Il Nord di oggi offre un vividissimo verde in basso e cieli troppo spesso plumbei e aurore elettriche…
Credo dunque che Nord e Sud (ma sarebbe più corretto parlare dei cieli di antipodi e Equatore?) siano in una perfetta antitesi (preculturale, protoculturale e culturale) dinamica e concrescente.

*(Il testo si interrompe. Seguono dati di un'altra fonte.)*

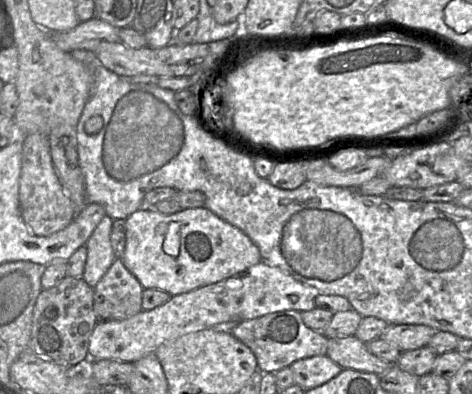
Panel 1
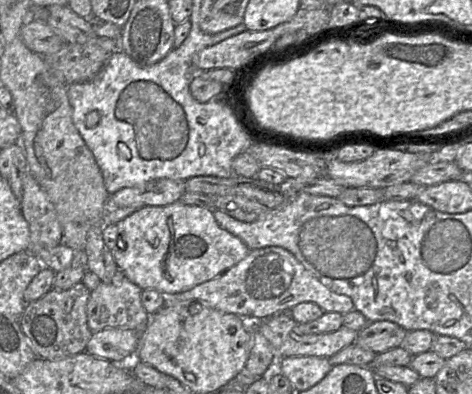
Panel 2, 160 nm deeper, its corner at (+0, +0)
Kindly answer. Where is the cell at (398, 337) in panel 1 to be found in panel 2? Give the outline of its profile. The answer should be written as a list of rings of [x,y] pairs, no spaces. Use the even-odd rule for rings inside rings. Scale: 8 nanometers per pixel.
[[[390,321],[369,322],[356,337],[355,344],[375,354],[399,347],[407,332],[404,328]]]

E se da uomo mediterraneo credo che il Nord sia per il mondo ciò che per una casa è la sua soffitta, allora ne consegue che ci si debba recare generalmente per una visita veloce o un temporaneo isolamento… A cercare e raccogliere testimonianze di passaggi (vite) altrui imbevute di cieli alieni. E lo stesso sarà per coloro che sono nati nella soffitta. Da sempre scendono verso le nostre terre a vedere cosa esponiamo sulle bancarelle assolate.
Ma aldilà delle più facili immagini storiche o turistiche, la questione è se esistano, in virtù di tutti i cieli della Terra, due macro-pre-filosofie ancestrali che abbiano guidato, forse creato, la nostra capacità di tradurre il vedere quotidiano in un sistema di sensazioni, e poi sentimenti, tenuti miracolosamente insieme dal mastice delle lingue.
Credo di sì. Il cielo non è un telo di presepe. Con le sue bizzarrie meteorologiche, prove inconfutabili di insuperabile e instancabile maestria creativa e espressiva, il cielo è certamente stato e sarà una sorta di maestro e partner linguistico. Finché tutti insieme non si deciderà di partire e andare oltre di esso.